Un élément que Buren reprend avec constance caractérise ses travaux : l’emploi de bandes verticales de toile ou papier, de 8,7 cm de large, qu’il applique sur différents types de supports. Ces bandes de couleur, inspirées au départ de la toile à matelas ou à stores utilisée en France, sont devenues un instrument visuel grâce auquel l’artiste prétend réduire le pictural à sa moindre expression, une métaphore par laquelle il affirme que le monde peut être ramené à une dualité très simple, espace et bande. Quelques touches sommaires de couleur permettent d’altérer les structures de bâtiments et de mettre l’accent sur l’importance de l’espace dans lequel s’inscrit l’œuvre d’art.

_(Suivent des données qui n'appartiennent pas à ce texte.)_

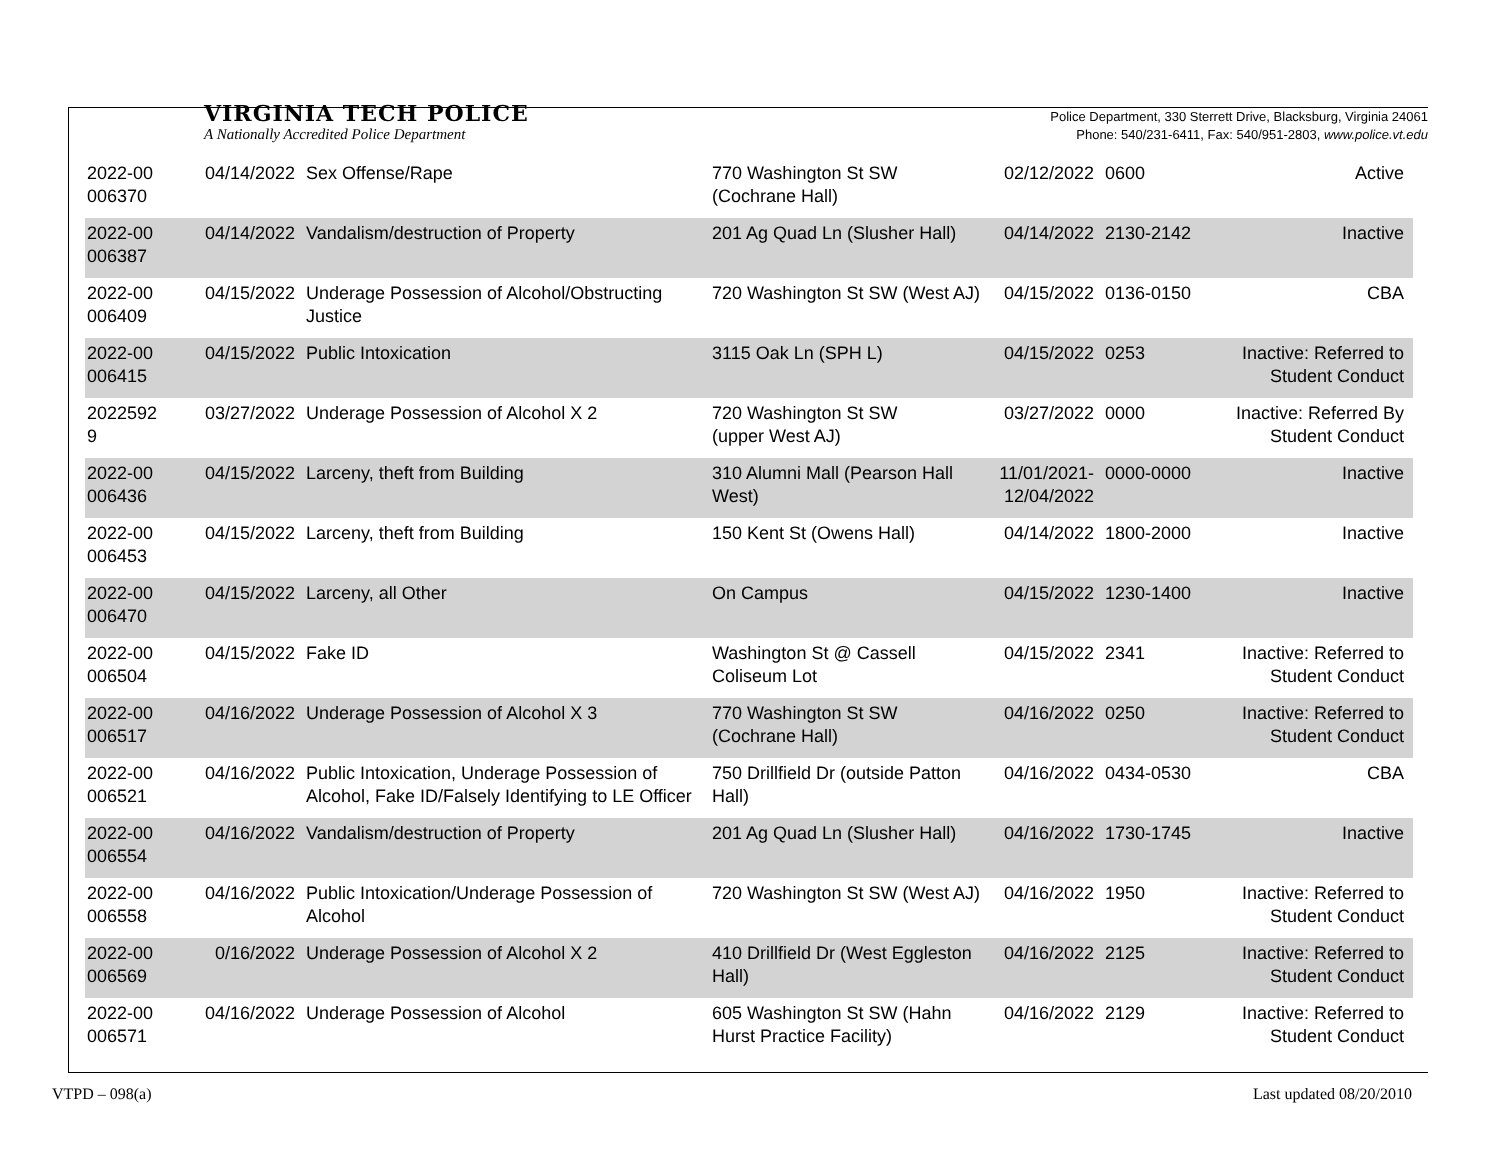Police Department, 330 Sterrett Drive, Blacksburg, Virginia 24061
Phone: 540/231-6411, Fax: 540/951-2803, www.police.vt.edu
VIRGINIA TECH POLICE
A Nationally Accredited Police Department
| 2022-00 006370 | 04/14/2022 | Sex Offense/Rape | 770 Washington St SW (Cochrane Hall) | 02/12/2022 | 0600 | Active |
| 2022-00 006387 | 04/14/2022 | Vandalism/destruction of Property | 201 Ag Quad Ln (Slusher Hall) | 04/14/2022 | 2130-2142 | Inactive |
| 2022-00 006409 | 04/15/2022 | Underage Possession of Alcohol/Obstructing Justice | 720 Washington St SW (West AJ) | 04/15/2022 | 0136-0150 | CBA |
| 2022-00 006415 | 04/15/2022 | Public Intoxication | 3115 Oak Ln (SPH L) | 04/15/2022 | 0253 | Inactive: Referred to Student Conduct |
| 2022592 9 | 03/27/2022 | Underage Possession of Alcohol X 2 | 720 Washington St SW (upper West AJ) | 03/27/2022 | 0000 | Inactive: Referred By Student Conduct |
| 2022-00 006436 | 04/15/2022 | Larceny, theft from Building | 310 Alumni Mall (Pearson Hall West) | 11/01/2021- 12/04/2022 | 0000-0000 | Inactive |
| 2022-00 006453 | 04/15/2022 | Larceny, theft from Building | 150 Kent St (Owens Hall) | 04/14/2022 | 1800-2000 | Inactive |
| 2022-00 006470 | 04/15/2022 | Larceny, all Other | On Campus | 04/15/2022 | 1230-1400 | Inactive |
| 2022-00 006504 | 04/15/2022 | Fake ID | Washington St @ Cassell Coliseum Lot | 04/15/2022 | 2341 | Inactive: Referred to Student Conduct |
| 2022-00 006517 | 04/16/2022 | Underage Possession of Alcohol X 3 | 770 Washington St SW (Cochrane Hall) | 04/16/2022 | 0250 | Inactive: Referred to Student Conduct |
| 2022-00 006521 | 04/16/2022 | Public Intoxication, Underage Possession of Alcohol, Fake ID/Falsely Identifying to LE Officer | 750 Drillfield Dr (outside Patton Hall) | 04/16/2022 | 0434-0530 | CBA |
| 2022-00 006554 | 04/16/2022 | Vandalism/destruction of Property | 201 Ag Quad Ln (Slusher Hall) | 04/16/2022 | 1730-1745 | Inactive |
| 2022-00 006558 | 04/16/2022 | Public Intoxication/Underage Possession of Alcohol | 720 Washington St SW (West AJ) | 04/16/2022 | 1950 | Inactive: Referred to Student Conduct |
| 2022-00 006569 | 0/16/2022 | Underage Possession of Alcohol X 2 | 410 Drillfield Dr (West Eggleston Hall) | 04/16/2022 | 2125 | Inactive: Referred to Student Conduct |
| 2022-00 006571 | 04/16/2022 | Underage Possession of Alcohol | 605 Washington St SW (Hahn Hurst Practice Facility) | 04/16/2022 | 2129 | Inactive: Referred to Student Conduct |
VTPD – 098(a) Last updated 08/20/2010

Daniel Buren, artiste consacré qui jouit d’un immense prestige international, a reçu le Lion d’Or de la Biennale de Venise en 1986. Ses personnelles et réputées interventions spatiales, permanentes ou temporaires, sont sollicitées par des institutions publiques et privés du monde entier, notamment le Guggenheim, au siège new-yorkais duquel il a travaillé en 2005.
DONNEES TECHNIQUES DE L’ŒUVRE
Les 1000 mètres carrés de stratifié compact de formica qui recouvre le Pont de La Salve ont été installées par la société Construcciones Lomsa, de Bilbao, qui a gagné le concours lancé par le Musée Guggenheim Bilbao il y a quelques mois. Elle a pu compter sur la collaboration du bureau d’études IDOM de Bilbao qui a participé il y a dix ans à la construction même du Musée.
Le stratifié Formica® Compact Extérieur est un matériau innovant fabriqué à partir d’un procédé de stratification à une pression de 10 Mpa (100kg / cm2) et une température de 140ºC. Il est constitué d’une âme de feuilles de papier kraft imprégnées de résines thermostables revêtue d’une feuille de papier décoratif (dans ce cas, rouge) sur les deux faces. Ce papier de surface est imprégné de résines thermodurcissables haute résistance et, en outre, protégé par un film qui fait fonction de barrière aux ultraviolets afin d’éviter les phénomènes de décoloration.
Le résultat est un stratifié compact autoportant, plat et inaltérable, offrant une résistance extrême aux intempéries et à l’action du rayonnement ultraviolet, ce qui se traduit par une totale solidité et stabilité de la couleur (dans ce cas, rouge) au fil du temps, avec une garantie minimale (mais parfaitement prorogeable) de dix ans.
De par sa nature non poreuse, ce matériau résiste aussi à l’humidité et aux agents atmosphériques. Il ne demande pas d’entretien.
En ce qui concerne l’éclairage, les sociétés EBI et Susaeta pro lighting ont couvert 400 mètres carrés au total de boîtes de lumière renfermant 6732 diodes électroluminescentes, de 2 watts de puissance chacune en raison de leur meilleure qualité et adaptation aux demandes de l’artiste.
FICHE TECHNIQUE
- Hauteur du pont: 55 m
- Largeur du pont: 28 m
- Rayon des circonférences: 12 m
- Surface totale de revêtement stratifié Formica compact: 1000 m2
- Panneaux de formica (chacun): grosseur : 8 mm environ ; dimensions : 1,53 x 1,53 mètre ; poids : 11 kg / m2.
- Surface totale de revêtement par boîtes de lumière: 400 m2
- Diodes: 6732 unités.
- Lignes: vinyle adhésif de 87 mm d’épaisseur. Couleurs : blanc et noir.
- Inauguration: 19 octobre, à l’occasion du Dixième Anniversaire du Musée.